* Problem to solve: Please lay out the lines of the entries below as a numbered list, from the line containing "Class 5 Runs" through the end of the entries, inclusive, omitting blank lines. Leave the pictures out of the answer.
++++ Source data ++++
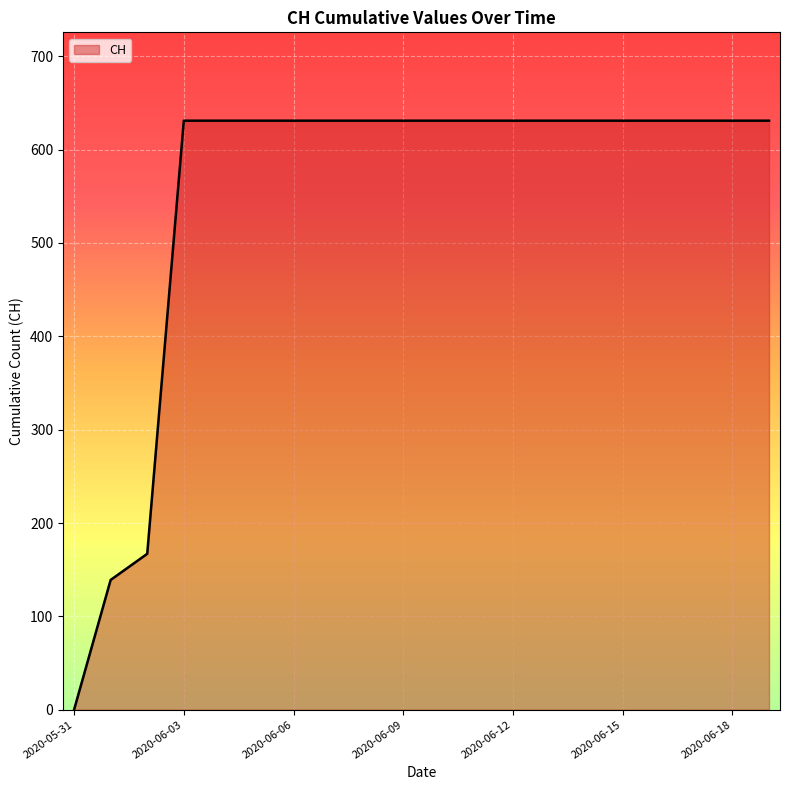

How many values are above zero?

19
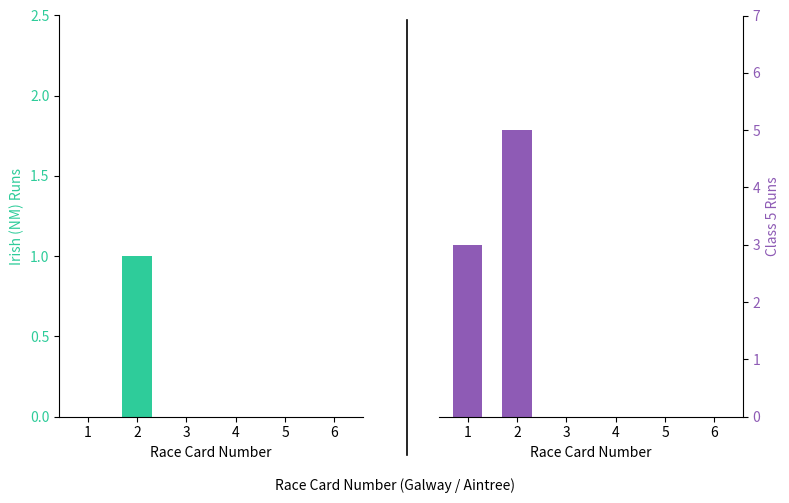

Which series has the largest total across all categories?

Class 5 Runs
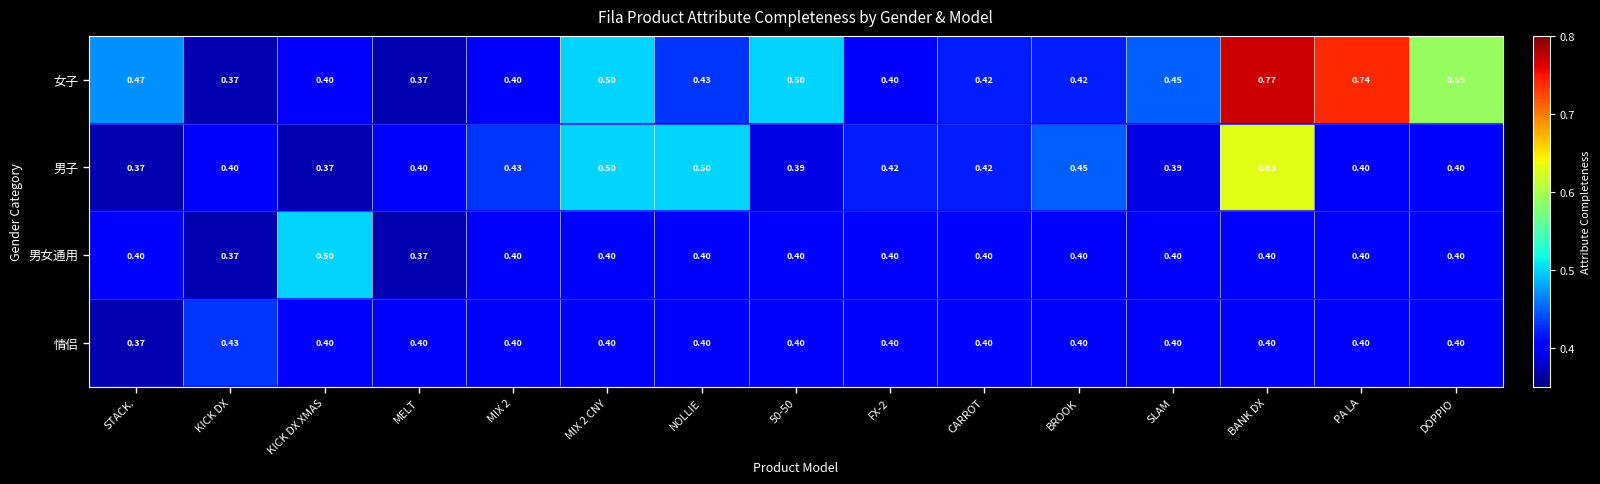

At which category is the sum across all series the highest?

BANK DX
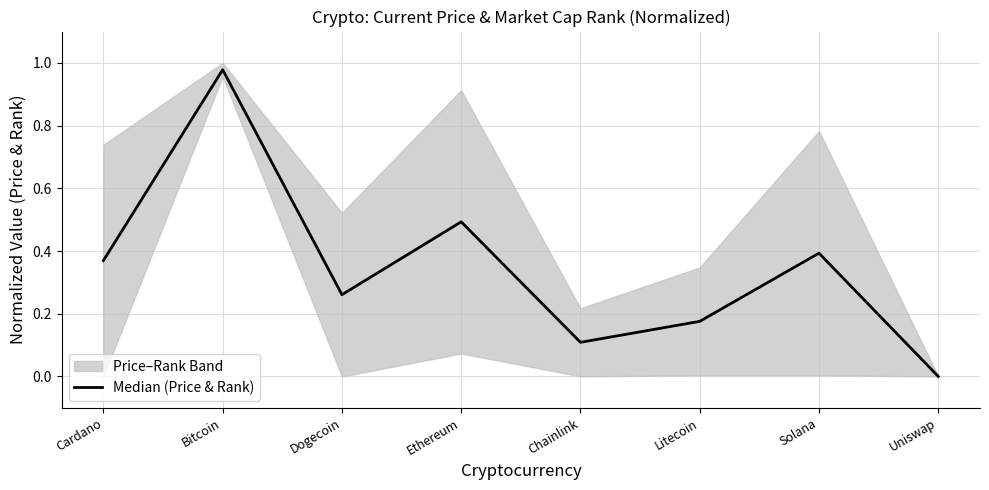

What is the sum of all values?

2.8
++++
* Answer to this task:
1. Class 5 Runs
2. At which category is the sum across all series the highest?
3. BANK DX
4. What is the sum of all values?
5. 2.8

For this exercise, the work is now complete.